Quaglione and Capano have both made headlines in recent weeks for taking stands on controversial issues.
Quaglione testified at a hearing held by the MTA on proposed bus and subway fare hikes.
“Quite simply put, New Yorkers deserve a break this year and should not be subject to yet another fare and toll increase to use our subways, buses, bridges and tunnels. It seems to me that almost every time you turn around, fares hikes are on the horizon, but service improvements are much slower to go into effect,” Quaglione testified.
Capano, who is a manager of a Gristedes Supermarket in Manhattan, has been speaking out for months against a new city law mandating that supermarkets charge customers five cents each for plastic shopping bags.
Capano called on the state Legislature to impose a law to stop the city. “Unless Albany acts, New York City residents will have to pay more at retail stores and wait on longer lines because of another failed progressive policy of City Hall,” he said.

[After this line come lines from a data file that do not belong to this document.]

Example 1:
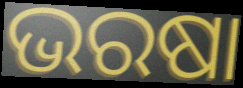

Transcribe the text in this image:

ଭରଷା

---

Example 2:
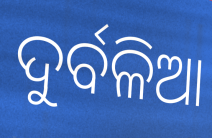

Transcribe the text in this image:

ଦୁର୍ବଳିଆ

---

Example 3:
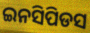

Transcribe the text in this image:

ଇନସିପିଡସ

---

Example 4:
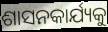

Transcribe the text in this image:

ଶାସନକାର୍ଯ୍ୟକୁ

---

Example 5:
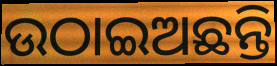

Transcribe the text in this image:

ଉଠାଇଅଛନ୍ତି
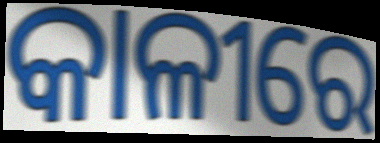
କାଳୀରେ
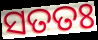
ସତତଃ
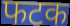
फटक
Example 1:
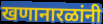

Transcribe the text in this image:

खणानारळांनी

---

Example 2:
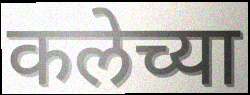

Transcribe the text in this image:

कलेच्या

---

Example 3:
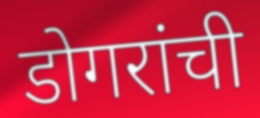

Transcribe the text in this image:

डोगरांची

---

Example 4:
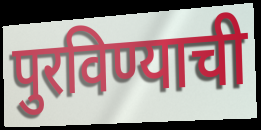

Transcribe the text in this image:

पुरविण्याची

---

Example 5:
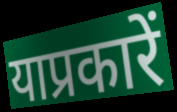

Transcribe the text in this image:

याप्रकारें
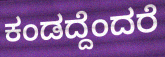
ಕಂಡದ್ದೆಂದರೆ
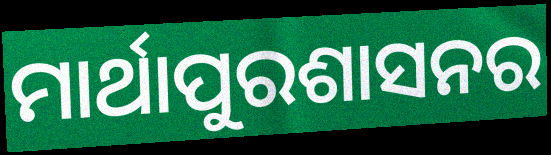
ମାର୍ଥାପୁରଶାସନର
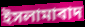
ইসলামাবাদ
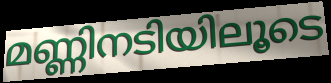
മണ്ണിനടിയിലൂടെ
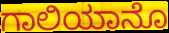
ಗಾಲಿಯಾನೊ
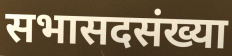
सभासदसंख्या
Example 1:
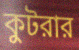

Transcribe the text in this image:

কুটরার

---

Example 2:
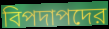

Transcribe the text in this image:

বিপদাপদের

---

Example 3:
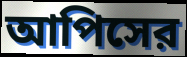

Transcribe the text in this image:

আপিসের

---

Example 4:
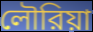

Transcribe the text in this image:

লৌরিয়া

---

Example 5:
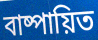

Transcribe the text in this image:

বাষ্পায়িত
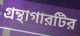
গ্রন্থাগারটির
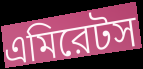
এমিরেটস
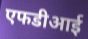
एफडीआई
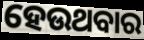
ହେଉଥବାର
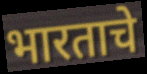
भारताचे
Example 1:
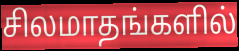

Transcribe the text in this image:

சிலமாதங்களில்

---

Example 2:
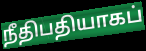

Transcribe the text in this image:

நீதிபதியாகப்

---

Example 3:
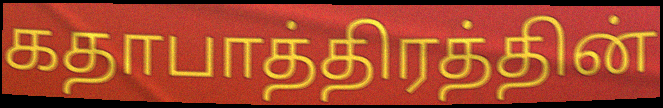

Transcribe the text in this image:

கதாபாத்திரத்தின்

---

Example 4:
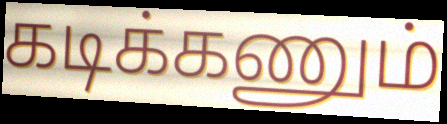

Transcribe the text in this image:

கடிக்கணும்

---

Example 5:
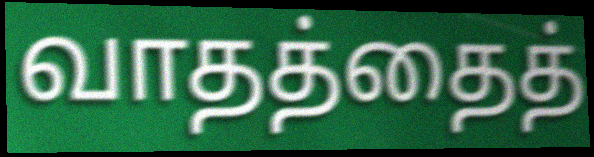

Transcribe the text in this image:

வாதத்தைத்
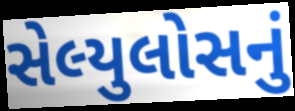
સેલ્યુલોસનું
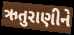
ઋતુરાણીને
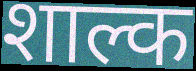
शाल्क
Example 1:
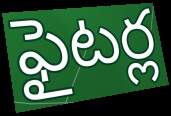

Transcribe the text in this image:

ఫైటర్ల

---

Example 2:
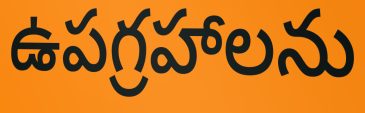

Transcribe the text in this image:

ఉపగ్రహాలను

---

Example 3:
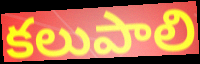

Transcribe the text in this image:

కలుపాలి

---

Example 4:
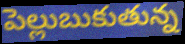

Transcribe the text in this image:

పెల్లుబుకుతున్న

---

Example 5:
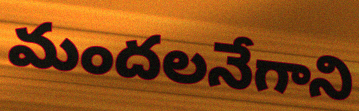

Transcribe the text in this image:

Pastor El-Yateem stands a great chance of garnering widespread support within Bay Ridge’s large and vibrant Arab-American community, according to political observers.
Khader El-Yateem was born in the West Bank in 1968. He studied at the Bethlehem Bible College. He went on to study at the Evangelical Theological Seminary in Cairo. He worked for a year at the Bethlehem Bible College and was the youth minister at the Reformation Lutheran Church in the Middle East.
Within a few years, he was invited by the Evangelical Lutheran Church in America to come to the U.S. and work with the Arab and Middle Eastern communities. He studied at the Lutheran Theological Seminary at Philadelphia and later founded the Salam Arabic Lutheran Church in Bay Ridge.